◆ **EXERCISE DIRECTIONS**: The records below are to be output exactly, except for their pictures.

◆ **PROVIDED ENTRIES**:
= = =

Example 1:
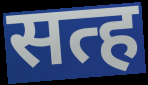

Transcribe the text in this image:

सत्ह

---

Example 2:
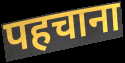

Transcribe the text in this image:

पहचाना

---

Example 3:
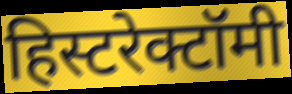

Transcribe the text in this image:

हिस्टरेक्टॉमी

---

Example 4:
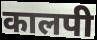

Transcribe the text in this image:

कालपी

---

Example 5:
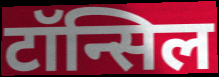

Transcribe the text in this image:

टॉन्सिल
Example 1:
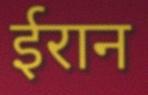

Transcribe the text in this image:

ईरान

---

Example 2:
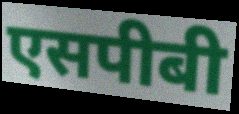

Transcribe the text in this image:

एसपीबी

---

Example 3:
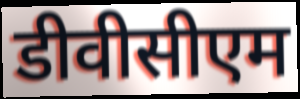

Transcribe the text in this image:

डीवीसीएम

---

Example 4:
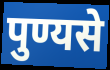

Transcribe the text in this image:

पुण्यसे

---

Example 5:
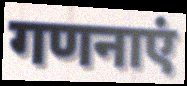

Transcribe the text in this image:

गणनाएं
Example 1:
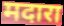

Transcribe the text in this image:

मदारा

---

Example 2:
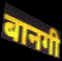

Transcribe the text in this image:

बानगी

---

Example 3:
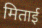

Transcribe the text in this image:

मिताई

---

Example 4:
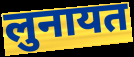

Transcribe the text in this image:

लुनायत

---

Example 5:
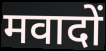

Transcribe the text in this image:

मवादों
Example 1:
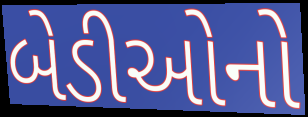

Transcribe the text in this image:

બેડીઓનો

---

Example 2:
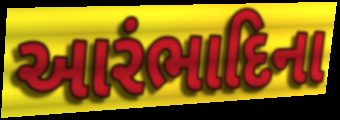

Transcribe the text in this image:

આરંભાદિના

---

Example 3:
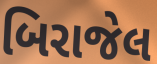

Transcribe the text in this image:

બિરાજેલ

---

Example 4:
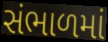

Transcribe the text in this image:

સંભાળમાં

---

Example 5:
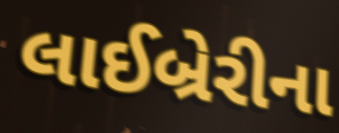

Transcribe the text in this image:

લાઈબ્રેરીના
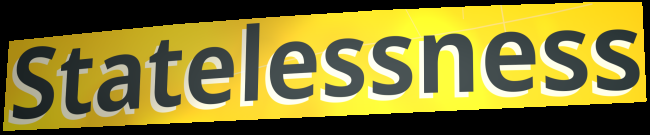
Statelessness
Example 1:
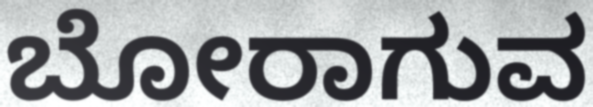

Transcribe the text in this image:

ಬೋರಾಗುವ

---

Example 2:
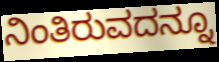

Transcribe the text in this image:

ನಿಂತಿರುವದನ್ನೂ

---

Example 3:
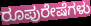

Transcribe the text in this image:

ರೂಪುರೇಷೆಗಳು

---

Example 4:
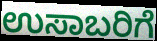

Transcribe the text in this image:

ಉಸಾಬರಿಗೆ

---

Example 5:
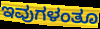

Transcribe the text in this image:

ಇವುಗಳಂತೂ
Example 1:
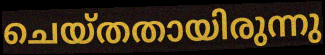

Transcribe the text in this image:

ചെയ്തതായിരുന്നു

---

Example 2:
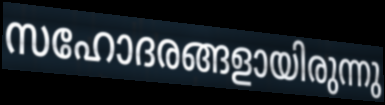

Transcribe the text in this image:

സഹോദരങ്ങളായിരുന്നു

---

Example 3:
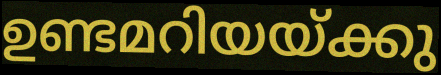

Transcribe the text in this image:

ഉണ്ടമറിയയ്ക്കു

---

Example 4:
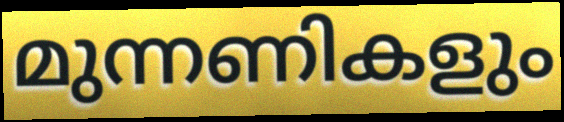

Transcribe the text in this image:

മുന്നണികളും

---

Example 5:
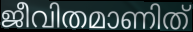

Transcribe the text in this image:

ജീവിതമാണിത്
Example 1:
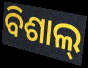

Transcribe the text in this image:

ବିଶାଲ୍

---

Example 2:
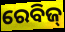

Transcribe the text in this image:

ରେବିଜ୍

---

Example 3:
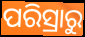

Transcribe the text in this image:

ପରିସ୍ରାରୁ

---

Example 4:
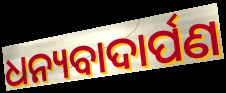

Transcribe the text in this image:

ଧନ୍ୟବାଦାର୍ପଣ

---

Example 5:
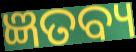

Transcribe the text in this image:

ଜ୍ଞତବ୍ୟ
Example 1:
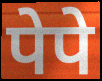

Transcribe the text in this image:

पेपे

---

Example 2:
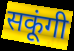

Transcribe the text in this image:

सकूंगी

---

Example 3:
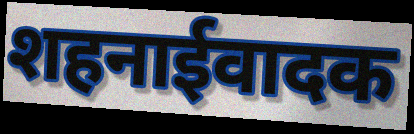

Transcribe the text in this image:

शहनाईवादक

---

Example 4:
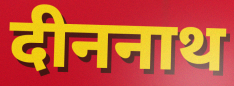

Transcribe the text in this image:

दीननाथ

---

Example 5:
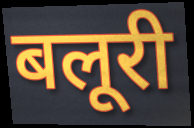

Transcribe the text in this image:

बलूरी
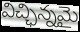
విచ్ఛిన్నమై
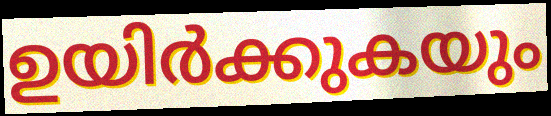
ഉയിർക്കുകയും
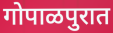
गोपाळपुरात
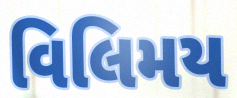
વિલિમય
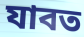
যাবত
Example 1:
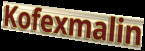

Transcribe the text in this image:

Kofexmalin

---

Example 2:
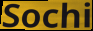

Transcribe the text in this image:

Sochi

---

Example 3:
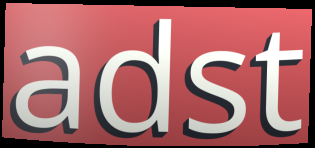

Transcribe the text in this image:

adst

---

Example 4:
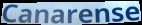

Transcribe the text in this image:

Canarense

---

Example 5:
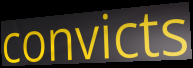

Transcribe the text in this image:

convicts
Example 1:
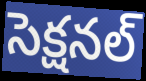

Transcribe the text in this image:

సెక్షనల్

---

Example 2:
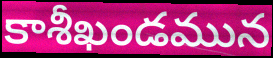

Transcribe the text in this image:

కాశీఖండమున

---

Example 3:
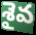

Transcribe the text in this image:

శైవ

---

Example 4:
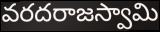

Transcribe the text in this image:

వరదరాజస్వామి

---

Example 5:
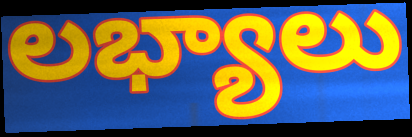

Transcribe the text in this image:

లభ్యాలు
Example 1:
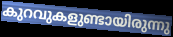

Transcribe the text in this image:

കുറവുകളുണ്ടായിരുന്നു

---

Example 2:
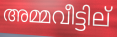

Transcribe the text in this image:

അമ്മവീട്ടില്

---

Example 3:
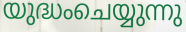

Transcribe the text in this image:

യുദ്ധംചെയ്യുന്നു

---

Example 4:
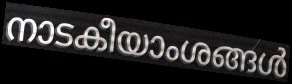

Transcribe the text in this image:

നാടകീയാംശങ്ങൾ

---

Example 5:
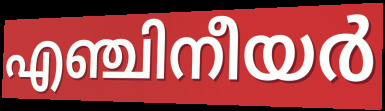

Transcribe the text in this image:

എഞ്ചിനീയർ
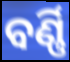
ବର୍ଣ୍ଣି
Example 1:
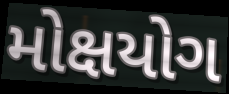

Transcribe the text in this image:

= = =

◆ **THE ANSWER**:
Example 1:

Transcribe the text in this image:

सत्ह

---

Example 2:

Transcribe the text in this image:

पहचाना

---

Example 3:

Transcribe the text in this image:

हिस्टरेक्टॉमी

---

Example 4:

Transcribe the text in this image:

कालपी

---

Example 5:

Transcribe the text in this image:

टॉन्सिल
Example 1:

Transcribe the text in this image:

ईरान

---

Example 2:

Transcribe the text in this image:

एसपीबी

---

Example 3:

Transcribe the text in this image:

डीवीसीएम

---

Example 4:

Transcribe the text in this image:

पुण्यसे

---

Example 5:

Transcribe the text in this image:

गणनाएं
Example 1:

Transcribe the text in this image:

मदारा

---

Example 2:

Transcribe the text in this image:

बानगी

---

Example 3:

Transcribe the text in this image:

मिताई

---

Example 4:

Transcribe the text in this image:

लुनायत

---

Example 5:

Transcribe the text in this image:

मवादों
Example 1:

Transcribe the text in this image:

બેડીઓનો

---

Example 2:

Transcribe the text in this image:

આરંભાદિના

---

Example 3:

Transcribe the text in this image:

બિરાજેલ

---

Example 4:

Transcribe the text in this image:

સંભાળમાં

---

Example 5:

Transcribe the text in this image:

લાઈબ્રેરીના
Statelessness
Example 1:

Transcribe the text in this image:

ಬೋರಾಗುವ

---

Example 2:

Transcribe the text in this image:

ನಿಂತಿರುವದನ್ನೂ

---

Example 3:

Transcribe the text in this image:

ರೂಪುರೇಷೆಗಳು

---

Example 4:

Transcribe the text in this image:

ಉಸಾಬರಿಗೆ

---

Example 5:

Transcribe the text in this image:

ಇವುಗಳಂತೂ
Example 1:

Transcribe the text in this image:

ചെയ്തതായിരുന്നു

---

Example 2:

Transcribe the text in this image:

സഹോദരങ്ങളായിരുന്നു

---

Example 3:

Transcribe the text in this image:

ഉണ്ടമറിയയ്ക്കു

---

Example 4:

Transcribe the text in this image:

മുന്നണികളും

---

Example 5:

Transcribe the text in this image:

ജീവിതമാണിത്
Example 1:

Transcribe the text in this image:

ବିଶାଲ୍

---

Example 2:

Transcribe the text in this image:

ରେବିଜ୍

---

Example 3:

Transcribe the text in this image:

ପରିସ୍ରାରୁ

---

Example 4:

Transcribe the text in this image:

ଧନ୍ୟବାଦାର୍ପଣ

---

Example 5:

Transcribe the text in this image:

ଜ୍ଞତବ୍ୟ
Example 1:

Transcribe the text in this image:

पेपे

---

Example 2:

Transcribe the text in this image:

सकूंगी

---

Example 3:

Transcribe the text in this image:

शहनाईवादक

---

Example 4:

Transcribe the text in this image:

दीननाथ

---

Example 5:

Transcribe the text in this image:

बलूरी
విచ్ఛిన్నమై
ഉയിർക്കുകയും
गोपाळपुरात
વિલિમય
যাবত
Example 1:

Transcribe the text in this image:

Kofexmalin

---

Example 2:

Transcribe the text in this image:

Sochi

---

Example 3:

Transcribe the text in this image:

adst

---

Example 4:

Transcribe the text in this image:

Canarense

---

Example 5:

Transcribe the text in this image:

convicts
Example 1:

Transcribe the text in this image:

సెక్షనల్

---

Example 2:

Transcribe the text in this image:

కాశీఖండమున

---

Example 3:

Transcribe the text in this image:

శైవ

---

Example 4:

Transcribe the text in this image:

వరదరాజస్వామి

---

Example 5:

Transcribe the text in this image:

లభ్యాలు
Example 1:

Transcribe the text in this image:

കുറവുകളുണ്ടായിരുന്നു

---

Example 2:

Transcribe the text in this image:

അമ്മവീട്ടില്

---

Example 3:

Transcribe the text in this image:

യുദ്ധംചെയ്യുന്നു

---

Example 4:

Transcribe the text in this image:

നാടകീയാംശങ്ങൾ

---

Example 5:

Transcribe the text in this image:

എഞ്ചിനീയർ
ବର୍ଣ୍ଣି
Example 1:

Transcribe the text in this image:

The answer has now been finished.